**EXERCISE BRIEF**
Copy every one of the following entries line for line, without changing anything.

☆ ☆ ☆

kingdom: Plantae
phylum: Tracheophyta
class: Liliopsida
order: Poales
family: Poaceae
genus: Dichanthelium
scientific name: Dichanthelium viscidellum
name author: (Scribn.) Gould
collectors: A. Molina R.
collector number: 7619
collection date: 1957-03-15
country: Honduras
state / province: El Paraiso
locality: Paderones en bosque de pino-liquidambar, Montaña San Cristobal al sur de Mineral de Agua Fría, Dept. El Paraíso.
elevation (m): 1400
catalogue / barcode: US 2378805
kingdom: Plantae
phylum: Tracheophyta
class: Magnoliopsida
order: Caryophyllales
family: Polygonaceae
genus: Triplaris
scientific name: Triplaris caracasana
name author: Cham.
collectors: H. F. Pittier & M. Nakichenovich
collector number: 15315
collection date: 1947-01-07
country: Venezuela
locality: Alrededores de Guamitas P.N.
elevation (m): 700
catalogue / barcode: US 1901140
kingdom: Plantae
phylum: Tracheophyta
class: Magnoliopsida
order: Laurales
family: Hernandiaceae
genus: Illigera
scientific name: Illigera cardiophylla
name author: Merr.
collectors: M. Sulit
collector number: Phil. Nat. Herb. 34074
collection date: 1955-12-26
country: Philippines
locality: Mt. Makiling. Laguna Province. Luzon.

☆ ☆ ☆

**SOLUTION**
kingdom: Plantae
phylum: Tracheophyta
class: Liliopsida
order: Poales
family: Poaceae
genus: Dichanthelium
scientific name: Dichanthelium viscidellum
name author: (Scribn.) Gould
collectors: A. Molina R.
collector number: 7619
collection date: 1957-03-15
country: Honduras
state / province: El Paraiso
locality: Paderones en bosque de pino-liquidambar, Montaña San Cristobal al sur de Mineral de Agua Fría, Dept. El Paraíso.
elevation (m): 1400
catalogue / barcode: US 2378805
kingdom: Plantae
phylum: Tracheophyta
class: Magnoliopsida
order: Caryophyllales
family: Polygonaceae
genus: Triplaris
scientific name: Triplaris caracasana
name author: Cham.
collectors: H. F. Pittier & M. Nakichenovich
collector number: 15315
collection date: 1947-01-07
country: Venezuela
locality: Alrededores de Guamitas P.N.
elevation (m): 700
catalogue / barcode: US 1901140
kingdom: Plantae
phylum: Tracheophyta
class: Magnoliopsida
order: Laurales
family: Hernandiaceae
genus: Illigera
scientific name: Illigera cardiophylla
name author: Merr.
collectors: M. Sulit
collector number: Phil. Nat. Herb. 34074
collection date: 1955-12-26
country: Philippines
locality: Mt. Makiling. Laguna Province. Luzon.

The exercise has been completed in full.